INFORMATION SHOWN:
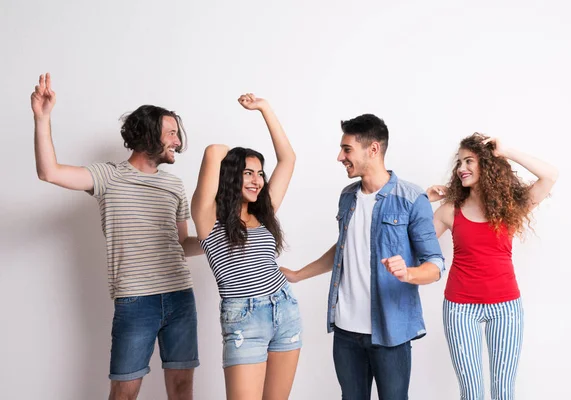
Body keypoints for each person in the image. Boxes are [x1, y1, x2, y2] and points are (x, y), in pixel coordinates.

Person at [32, 73, 203, 400]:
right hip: (136, 300)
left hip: (180, 297)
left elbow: (182, 245)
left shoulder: (174, 186)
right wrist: (43, 118)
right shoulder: (108, 176)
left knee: (182, 390)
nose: (178, 142)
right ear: (149, 134)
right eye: (171, 134)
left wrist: (215, 240)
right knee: (124, 392)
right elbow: (49, 172)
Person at [281, 114, 444, 400]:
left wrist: (408, 272)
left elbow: (435, 265)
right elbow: (343, 249)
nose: (339, 157)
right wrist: (297, 274)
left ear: (373, 149)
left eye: (347, 149)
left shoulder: (411, 198)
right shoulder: (347, 196)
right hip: (346, 330)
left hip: (390, 330)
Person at [426, 133, 559, 400]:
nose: (462, 168)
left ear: (487, 164)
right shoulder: (449, 210)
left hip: (506, 308)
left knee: (503, 392)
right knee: (471, 393)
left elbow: (550, 175)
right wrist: (422, 199)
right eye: (459, 163)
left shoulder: (510, 208)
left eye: (469, 161)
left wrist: (506, 151)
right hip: (460, 308)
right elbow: (413, 244)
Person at [191, 93, 300, 400]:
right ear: (230, 177)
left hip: (284, 309)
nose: (257, 180)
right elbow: (214, 151)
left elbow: (288, 159)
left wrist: (265, 108)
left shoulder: (264, 213)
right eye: (248, 173)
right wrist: (231, 157)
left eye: (260, 173)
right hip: (243, 319)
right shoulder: (208, 220)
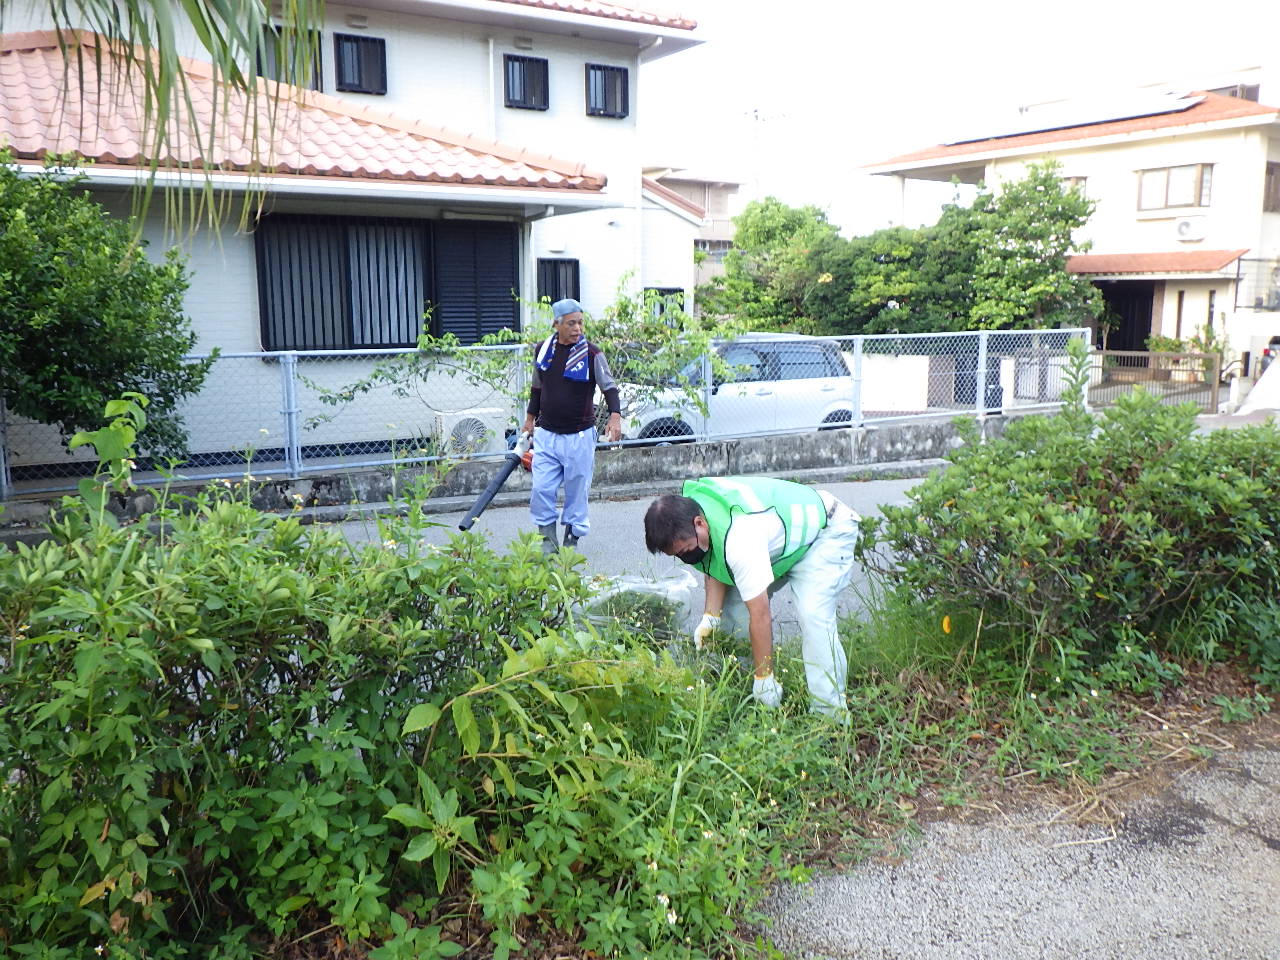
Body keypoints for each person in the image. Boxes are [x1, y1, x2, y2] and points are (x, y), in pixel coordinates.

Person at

TASK: Having located the line with "left elbow: (550, 175)", transcribe exactly and only the lines from it to the final line of the material, skipping the pictures.

ANSWER:
left elbow: (550, 175)
right wrist: (422, 199)
right eye: (459, 163)
left shoulder: (510, 208)
left eye: (469, 161)
left wrist: (506, 151)
right hip: (460, 308)
right elbow: (413, 244)
Person at [191, 93, 300, 400]:
right ear: (230, 177)
left hip: (284, 309)
nose: (257, 180)
right elbow: (214, 151)
left elbow: (288, 159)
left wrist: (265, 108)
left shoulder: (264, 213)
right eye: (248, 173)
right wrist: (231, 157)
left eye: (260, 173)
right hip: (243, 319)
right shoulder: (208, 220)
Body keypoints for each person in the image. Boxes are [x1, y1, x2, y2] and points are (x, y), in pixel coordinates.

Person at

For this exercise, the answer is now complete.